Rivalutazione delle pensioni, le proteste di chi si oppone al blocco
Rivalutazione delle pensioni, le proteste di chi si oppone al blocco
Era il drammatico autunno e inverno del 2011 quando, contestualmente alla legge Fornero e al resto del Salva Italia, il governo Monti poneva un blocco sulle rivalutazioni automatiche delle pensioni al di sopra dei 1088€ – perlomeno per gli anni 2012/2013. Naturalmente tale decisione non fu accolta con favore dagli interessati, né tanto meno dai sindacati dei pensionati e dalle associazioni legate a quel mondo; vi fu infatti un’ondata di ricorsi.
Rivalutazione delle pensioni: la sentenza della Suprema Corte
In seguito, con la sentenza n. 70/2015, la Suprema Corte riconobbe poi il diritto alla rivalutazione delle pensioni per quegli anni e, di conseguenza, il governo Renzi e il Ministro Poletti emisero il decreto legge n.65 del 2015. Esso introdusse, però, il principio del bilanciamento tra i diritti dei pensionati e le esigenze di bilancio della finanza pubblica.
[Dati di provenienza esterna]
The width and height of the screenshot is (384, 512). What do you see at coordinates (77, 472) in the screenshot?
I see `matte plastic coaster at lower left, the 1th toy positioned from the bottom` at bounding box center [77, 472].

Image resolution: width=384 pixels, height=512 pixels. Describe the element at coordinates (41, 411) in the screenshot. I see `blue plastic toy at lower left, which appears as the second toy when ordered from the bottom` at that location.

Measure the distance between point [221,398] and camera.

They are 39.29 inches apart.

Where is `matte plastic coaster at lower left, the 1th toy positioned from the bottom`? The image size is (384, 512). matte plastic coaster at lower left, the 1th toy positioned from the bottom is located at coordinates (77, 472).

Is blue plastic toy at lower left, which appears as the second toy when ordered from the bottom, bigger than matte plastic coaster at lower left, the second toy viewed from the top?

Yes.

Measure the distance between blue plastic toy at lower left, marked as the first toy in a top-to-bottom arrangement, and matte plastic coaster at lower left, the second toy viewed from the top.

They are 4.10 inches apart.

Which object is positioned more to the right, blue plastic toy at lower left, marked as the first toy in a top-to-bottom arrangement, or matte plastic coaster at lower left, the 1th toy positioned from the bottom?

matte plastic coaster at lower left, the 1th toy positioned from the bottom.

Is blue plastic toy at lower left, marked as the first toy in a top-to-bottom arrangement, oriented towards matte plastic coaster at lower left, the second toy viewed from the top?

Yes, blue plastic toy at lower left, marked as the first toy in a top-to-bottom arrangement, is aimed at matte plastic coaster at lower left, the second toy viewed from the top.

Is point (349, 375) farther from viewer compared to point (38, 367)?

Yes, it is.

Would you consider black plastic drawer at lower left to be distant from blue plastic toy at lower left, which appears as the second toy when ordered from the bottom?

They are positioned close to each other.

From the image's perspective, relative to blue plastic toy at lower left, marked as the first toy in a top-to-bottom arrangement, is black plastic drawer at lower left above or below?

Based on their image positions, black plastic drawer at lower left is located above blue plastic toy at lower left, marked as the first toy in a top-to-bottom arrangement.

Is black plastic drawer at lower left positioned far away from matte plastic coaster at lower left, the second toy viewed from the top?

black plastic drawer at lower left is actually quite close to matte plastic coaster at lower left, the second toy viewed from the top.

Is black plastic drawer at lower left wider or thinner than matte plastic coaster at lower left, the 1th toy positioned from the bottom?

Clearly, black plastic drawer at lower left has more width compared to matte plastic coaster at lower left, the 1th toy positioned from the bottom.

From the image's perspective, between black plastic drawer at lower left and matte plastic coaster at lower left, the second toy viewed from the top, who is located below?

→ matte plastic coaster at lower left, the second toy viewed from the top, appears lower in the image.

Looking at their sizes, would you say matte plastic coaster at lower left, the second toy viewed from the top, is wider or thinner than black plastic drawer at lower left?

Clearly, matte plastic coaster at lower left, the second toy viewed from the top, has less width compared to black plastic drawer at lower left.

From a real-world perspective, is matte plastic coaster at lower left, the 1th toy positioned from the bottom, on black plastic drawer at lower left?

Di fatto si stabilì che la restituzione completa delle somme spettanti con la rivalutazione mancata per il 2012-2013 sarebbe stata appannaggio solo dei percettori delle pensioni fino a 3 volte il minimo Inps, ovvero 1450€ lordi.
Fu concesso il 40% per gli assegni tra 3 e 4 volte il minimo, il 20% per quelli tra 4 e 5 volte e il 10% per quelli tra 5 e 6 volte; nessun rimborso per chi invece percepiva oltre 6 volte il minimo. Vi fu poi un altro ricorso, ma in questo caso la nuova sentenza n. 250 del dicembre 2017 ha riconosciuto il principio del “bilanciamento non irragionevole tra i diritti dei pensionati e le esigenze della finanza pubblica”, negando il principio di riconoscere ai pensionati l’intera rivalutazione della loro pensione. Ma c’è chi non ci sta.
Rivalutazione delle pensioni: il ricorso alla Cedu
Lo studio legale Damiani&Damiani, proprio a tal proposito, sta preparando il ricorso alla Corte europea dei diritti dell’uomo: “Il reiterato blocco della rivalutazione della pensione viola il principio del giusto processo” sostengono infatti gli avvocati. Questi si rivolgono in particolare ai soggetti andati in pensione entro il 1° dicembre 2012 e che percepiscono più di 1.088 euro al mese.
“Esauriti tutti gli strumenti giuridici interni – spiegano sempre dallo studio legale Internazionale Damiani&Damiani di Roma – non resta che rivolgersi alla Corte Europea dei Diritti dell’Uomo di Strasburgo per ottenere il riconoscimento del diritto alla rivalutazione della pensione negato dal 2011“.
L’appello ad unirsi al ricorso, entro fine marzo, è rivolto ai CAF che hanno un contatto diretto con gli aventi diritto, oltre ai pensionati che sono andati in quiescenza entro il 1° dicembre 2011 e che in quell’anno hanno percepito una pensione complessiva netta a partire da 1.088 euro al mese. Se la Cedu dovesse accogliere il ricorso, ai pensionati spetterebbero tutti gli arretrati dal 2012/2013, il relativo aumento dell’assegno e anche il risarcimento del danno morale per un importo complessivo che può variare tra gli 8.000 e i 25 mila euro.